# SELECTED EXTRACT
Every couple of years, someone rediscovers section 115 of the Clean Air Act and announces that it can be used to reduce U.S. greenhouse gas emissions (“GHGs”) in a new and comprehensive way. But using §115 in that way would give EPA completely unconstrained power that we do not think Congress ever intended, and that the courts would never uphold.
Because nothing is more international in both its causes and its consequences than global warming, §115’s allure begins with its title: “International Air Pollution.” Section 115 authorizes EPA to require states to limit emissions of “any air pollutant” that may “cause or contribute to air pollution which may reasonably be anticipated to endanger public health or welfare in a foreign country.” The argument is thus that since GHGs endanger public health and welfare in other countries just as much as in the U.S., EPA may now invoke §115 and require each state to submit “a plan revision with respect to so much of the applicable implementation plan as is inadequate to prevent or eliminate the endangerment.” (As noted below, §115 was presumably meant to apply only to “NAAQS” pollutants—ozone, sulfur dioxide, particulate matter, etc. as this authority parallels EPA’s “domestic” regulatory authority over those.)

# EXERCISE DATA
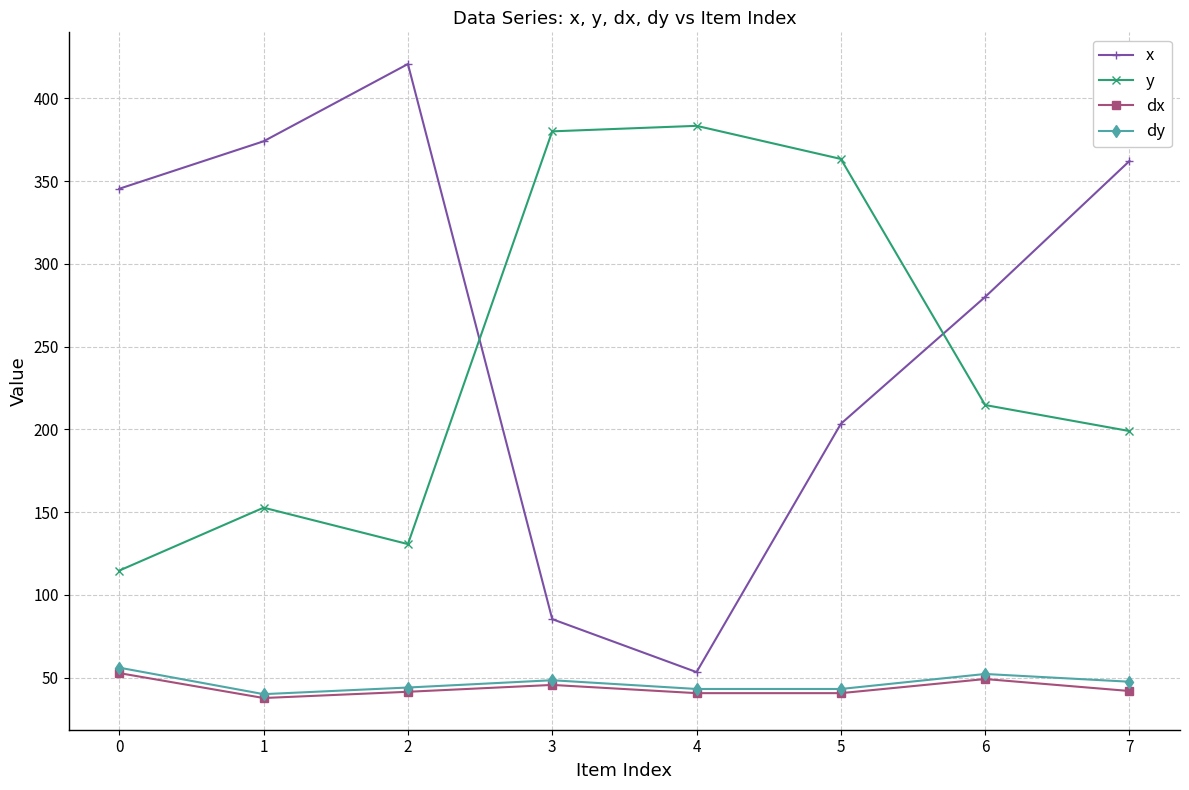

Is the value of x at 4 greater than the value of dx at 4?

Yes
...
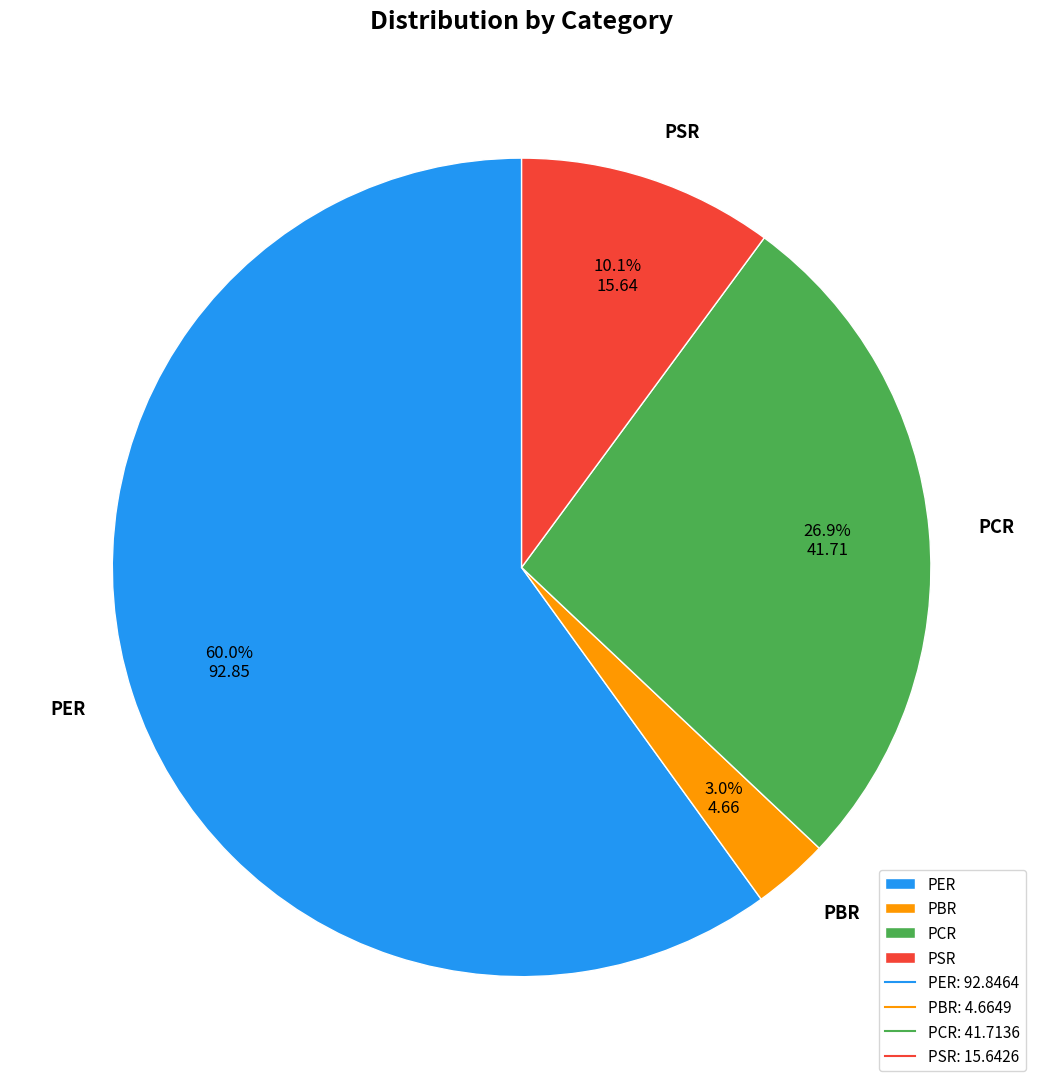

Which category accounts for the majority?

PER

# PROBLEM TO SOLVE
Copy out the full passage on Clean Air Act section 115 word for word. The records were drawn from a separate source.

# EXERCISE RESULT
Every couple of years, someone rediscovers section 115 of the Clean Air Act and announces that it can be used to reduce U.S. greenhouse gas emissions (“GHGs”) in a new and comprehensive way. But using §115 in that way would give EPA completely unconstrained power that we do not think Congress ever intended, and that the courts would never uphold.
Because nothing is more international in both its causes and its consequences than global warming, §115’s allure begins with its title: “International Air Pollution.” Section 115 authorizes EPA to require states to limit emissions of “any air pollutant” that may “cause or contribute to air pollution which may reasonably be anticipated to endanger public health or welfare in a foreign country.” The argument is thus that since GHGs endanger public health and welfare in other countries just as much as in the U.S., EPA may now invoke §115 and require each state to submit “a plan revision with respect to so much of the applicable implementation plan as is inadequate to prevent or eliminate the endangerment.” (As noted below, §115 was presumably meant to apply only to “NAAQS” pollutants—ozone, sulfur dioxide, particulate matter, etc. as this authority parallels EPA’s “domestic” regulatory authority over those.)